Task to carry out:
Boil down the paragraph in the Growth Guarantee Scheme article that begins “‘Government-backed’ makes the Growth Guarantee Scheme sound” into a short bulleted list of its main facts.

Given text:
==================================================

Wednesday, 24 June 2026 UK SME Intelligence Get the weekly brief
Cashflow & Finance

Growth Guarantee Scheme: the guarantee is for the bank, not you

The Growth Guarantee Scheme, extended to 2030, can get you a loan a bank would otherwise refuse. You still repay every penny at a normal rate and fee. What it costs, and when it is worth it.

Editorial illustration of a vermilion umbrella sheltering a small bank building while a stack of coins and an open money tin stand exposed in the rain just outside its cover

“Government-backed” makes the Growth Guarantee Scheme sound like cheap money or a safety net. It is neither. A GGS facility is an ordinary loan from an ordinary bank, and you repay every penny of it. The only thing the government does is promise the lender it will cover most of the loss if you default, and only after the bank has chased you for the money first. That promise can get you a loan you would otherwise be refused. It does not make the loan cheaper, and it does not protect you.

The scheme is run by the British Business Bank, it replaced the Recovery Loan Scheme, and in the 2025 Spending Review it was extended to 31 March 2030 (British Business Bank). So it is open, and likely to stay open. Here is what it actually changes for a small business, and when it is worth applying.

==================================================

Records from a collection:
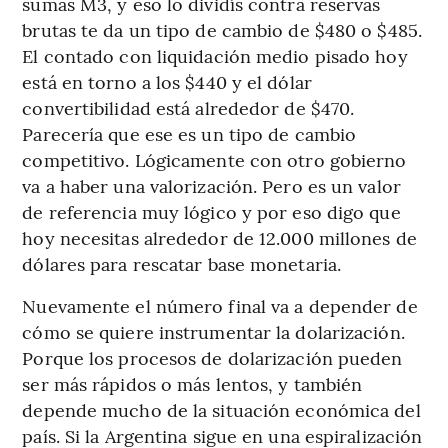
sumas M3, y eso lo dividís contra reservas
brutas te da un tipo de cambio de $480 o $485.
El contado con liquidación medio pisado hoy
está en torno a los $440 y el dólar
convertibilidad está alrededor de $470.
Parecería que ese es un tipo de cambio
competitivo. Lógicamente con otro gobierno
va a haber una valorización. Pero es un valor
de referencia muy lógico y por eso digo que
hoy necesitas alrededor de 12.000 millones de
dólares para rescatar base monetaria.
Nuevamente el número final va a depender de
cómo se quiere instrumentar la dolarización.
Porque los procesos de dolarización pueden
ser más rápidos o más lentos, y también
depende mucho de la situación económica del
país. Si la Argentina sigue en una espiralización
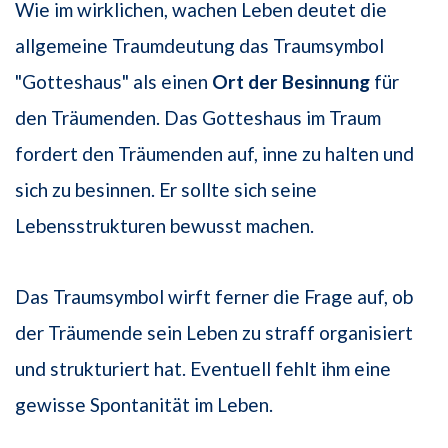
Wie im wirklichen, wachen Leben deutet die
allgemeine Traumdeutung das Traumsymbol
"Gotteshaus" als einen
Ort der Besinnung
für
den Träumenden. Das Gotteshaus im Traum
fordert den Träumenden auf, inne zu halten und
sich zu besinnen. Er sollte sich seine
Lebensstrukturen bewusst machen.
Das Traumsymbol wirft ferner die Frage auf, ob
der Träumende sein Leben zu straff organisiert
und strukturiert hat. Eventuell fehlt ihm eine
gewisse Spontanität im Leben.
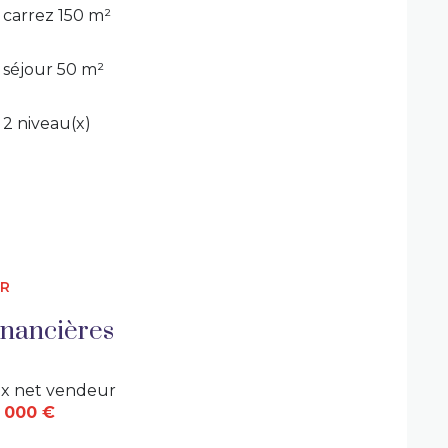
carrez 150 m²
r 2 niveaux), gîte en pierre (~30m²)...
séjour 50 m²
ct est possible), l'arrière de la maison est 
2 niveau(x)
campagne environnante, sur environ 4500m² de 
.
 est exposé sont disponibles sur le site
ER
inancières
ix net vendeur
 000 €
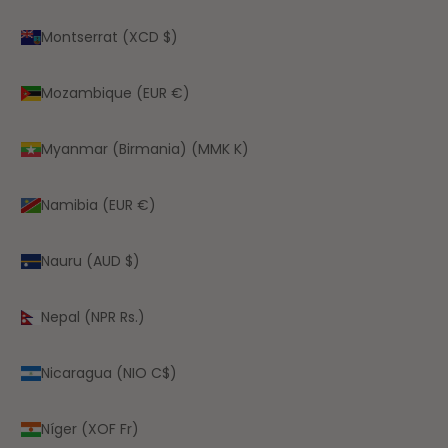
Montserrat (XCD $)
Mozambique (EUR €)
Myanmar (Birmania) (MMK K)
Namibia (EUR €)
Nauru (AUD $)
Nepal (NPR Rs.)
Nicaragua (NIO C$)
Níger (XOF Fr)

==================================================

Solution to this problem:
- Despite the "government-backed" label, the scheme is neither cheap money nor a safety net.
- A GGS facility is an ordinary loan from an ordinary bank, and every penny must be repaid.
- The government only promises the lender it will cover most of the loss if the borrower defaults, and only after the bank has chased the borrower first.
- That promise can get a business a loan it would otherwise be refused.
- It does not make the loan cheaper, and it does not protect the borrower.